Information supplied START

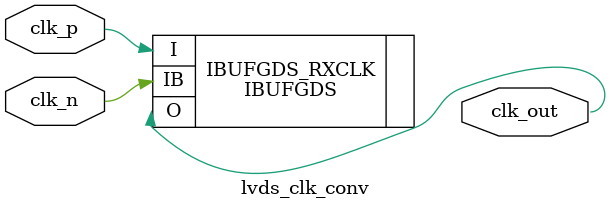
<source format=v>
/* LVDS CLK CONV
*
*  converts LVDS clock to single ended signal usin
*  XILINX IBUFGDS primitive.
*
*  BRH 09/25
*/

module lvds_clk_conv (
    input wire clk_p, input wire clk_n,
    output wire clk_out
);

    IBUFGDS #(
        .DIFF_TERM("TRUE"),
        .IBUF_LOW_PWR("FALSE")
    ) IBUFGDS_RXCLK (
        .I(clk_p), .IB(clk_n),
        .O(clk_out)
    );

endmodule
</source>
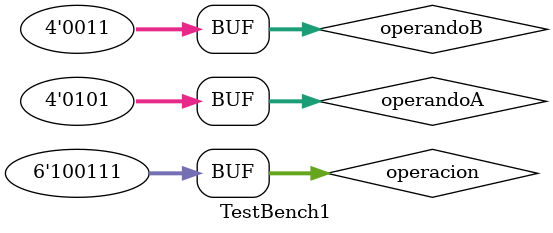
<source format=v>
`timescale 1ns / 1ps


module TestBench1();

 reg [3:0] operandoA;
 reg [3:0] operandoB;
 reg [5:0] operacion;
 wire [3:0] resultado;
 
 ALU DUT (
 .i_operandoA(operandoA),
 .i_operandoB(operandoB),
 .i_operacion(operacion),
 .o_resultado(resultado));
 
 initial begin
 
 operandoA=4'b0101;
 operandoB=4'b0011;
 operacion=6'b100000;  //suma
#10 operacion=6'b100010;  //resta
#10 operacion=6'b100100;  //and
#10 operacion=6'b100101;  //or
#10 operacion=6'b100110;  //xor
#10 operacion=6'b000011;  //sra
#10 operacion=6'b000010;  //srl
#10 operacion=6'b100111;  //nor
 
 end
endmodule

</source>
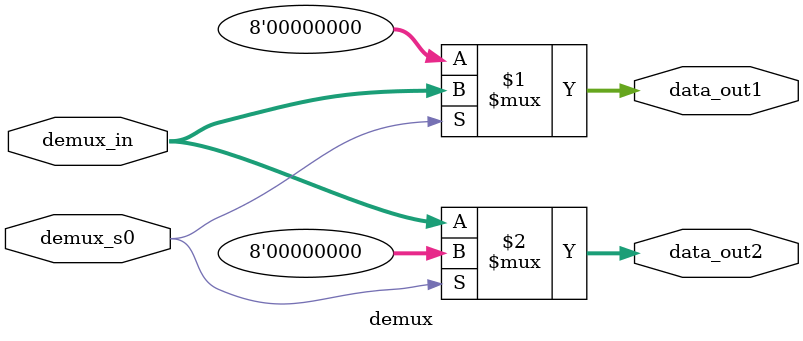
<source format=v>

module demux(
    input  wire  [7:0] demux_in,   // 8-bit input data
    input  wire        demux_s0,    // select signal
    output wire  [7:0] data_out1,   // output when demux_s0 = 1
    output wire  [7:0] data_out2    // output when demux_s0 = 0
);

    // If demux_s0 = 1:
    //   data_out1 gets demux_in, data_out2 = 0
    // If demux_s0 = 0:
    //   data_out2 gets demux_in, data_out1 = 0
    assign data_out1 = demux_s0 ? demux_in : 8'b0;
    assign data_out2 = demux_s0 ? 8'b0     : demux_in;

endmodule

</source>
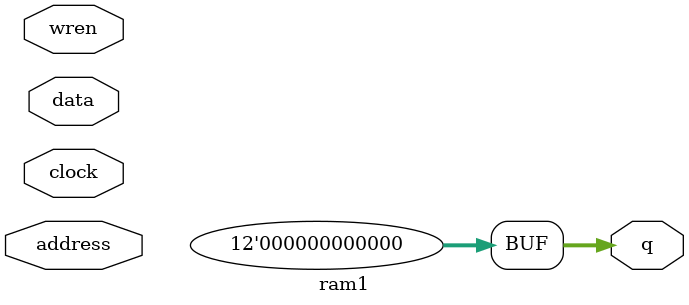
<source format=v>
module ram1(	// file.cleaned.mlir:2:3
  input  [11:0] address,	// file.cleaned.mlir:2:22
  input         clock,	// file.cleaned.mlir:2:41
  input  [11:0] data,	// file.cleaned.mlir:2:57
  input         wren,	// file.cleaned.mlir:2:73
  output [11:0] q	// file.cleaned.mlir:2:89
);

  assign q = 12'h0;	// file.cleaned.mlir:3:15, :4:5
endmodule


</source>
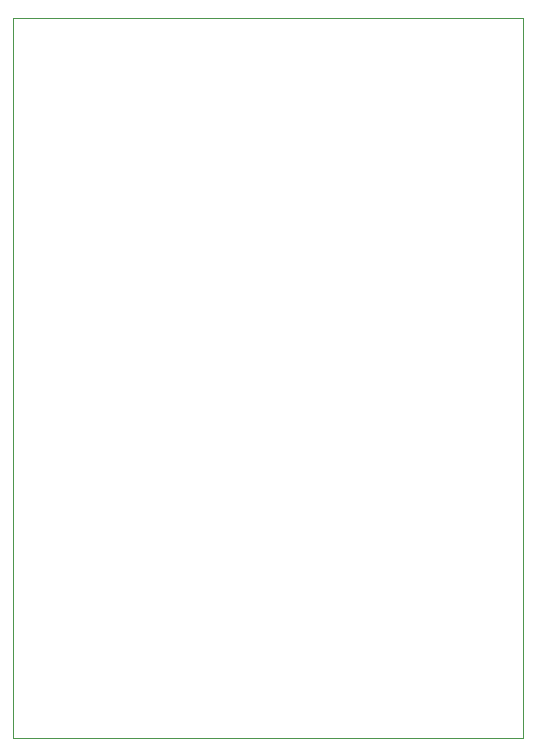
<source format=gm1>
G04 --- HEADER BEGIN --- *
%TF.GenerationSoftware,LibrePCB,LibrePCB,0.1.0*%
%TF.CreationDate,2018-07-30T22:42:00*%
%TF.ProjectId,desklift - bottom,cc45967b-cddc-4eac-8902-aaf571f4ea35,v2*%
%TF.Part,Single*%
%FSLAX66Y66*%
%MOMM*%
G01*
G74*
G04 --- HEADER END --- *
G04 --- APERTURE LIST BEGIN --- *
%ADD10C,0.001*%
G04 --- APERTURE LIST END --- *
G04 --- BOARD BEGIN --- *
D10*
X36830000Y86360000D02*
X36830000Y86360000D01*
X80010000Y86360000D01*
X80010000Y25400000D01*
X36830000Y25400000D01*
X36830000Y86360000D01*
G04 --- BOARD END --- *
%TF.MD5,5d219ef5481c556a869d279a366b2cd9*%
M02*

</source>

Information supplied END

Exercise brief:
Pictures are not part of the answer, which must be the exact lines from the one holding "module TestBench1();" through the end of the material, both ends included.

Exercise solution:
module TestBench1();

 reg [3:0] operandoA;
 reg [3:0] operandoB;
 reg [5:0] operacion;
 wire [3:0] resultado;
 
 ALU DUT (
 .i_operandoA(operandoA),
 .i_operandoB(operandoB),
 .i_operacion(operacion),
 .o_resultado(resultado));
 
 initial begin
 
 operandoA=4'b0101;
 operandoB=4'b0011;
 operacion=6'b100000;  //suma
#10 operacion=6'b100010;  //resta
#10 operacion=6'b100100;  //and
#10 operacion=6'b100101;  //or
#10 operacion=6'b100110;  //xor
#10 operacion=6'b000011;  //sra
#10 operacion=6'b000010;  //srl
#10 operacion=6'b100111;  //nor
 
 end
endmodule

</source>
<source format=v>

module demux(
    input  wire  [7:0] demux_in,   // 8-bit input data
    input  wire        demux_s0,    // select signal
    output wire  [7:0] data_out1,   // output when demux_s0 = 1
    output wire  [7:0] data_out2    // output when demux_s0 = 0
);

    // If demux_s0 = 1:
    //   data_out1 gets demux_in, data_out2 = 0
    // If demux_s0 = 0:
    //   data_out2 gets demux_in, data_out1 = 0
    assign data_out1 = demux_s0 ? demux_in : 8'b0;
    assign data_out2 = demux_s0 ? 8'b0     : demux_in;

endmodule

</source>
<source format=v>
module ram1(	// file.cleaned.mlir:2:3
  input  [11:0] address,	// file.cleaned.mlir:2:22
  input         clock,	// file.cleaned.mlir:2:41
  input  [11:0] data,	// file.cleaned.mlir:2:57
  input         wren,	// file.cleaned.mlir:2:73
  output [11:0] q	// file.cleaned.mlir:2:89
);

  assign q = 12'h0;	// file.cleaned.mlir:3:15, :4:5
endmodule


</source>
<source format=gm1>
G04 --- HEADER BEGIN --- *
%TF.GenerationSoftware,LibrePCB,LibrePCB,0.1.0*%
%TF.CreationDate,2018-07-30T22:42:00*%
%TF.ProjectId,desklift - bottom,cc45967b-cddc-4eac-8902-aaf571f4ea35,v2*%
%TF.Part,Single*%
%FSLAX66Y66*%
%MOMM*%
G01*
G74*
G04 --- HEADER END --- *
G04 --- APERTURE LIST BEGIN --- *
%ADD10C,0.001*%
G04 --- APERTURE LIST END --- *
G04 --- BOARD BEGIN --- *
D10*
X36830000Y86360000D02*
X36830000Y86360000D01*
X80010000Y86360000D01*
X80010000Y25400000D01*
X36830000Y25400000D01*
X36830000Y86360000D01*
G04 --- BOARD END --- *
%TF.MD5,5d219ef5481c556a869d279a366b2cd9*%
M02*

</source>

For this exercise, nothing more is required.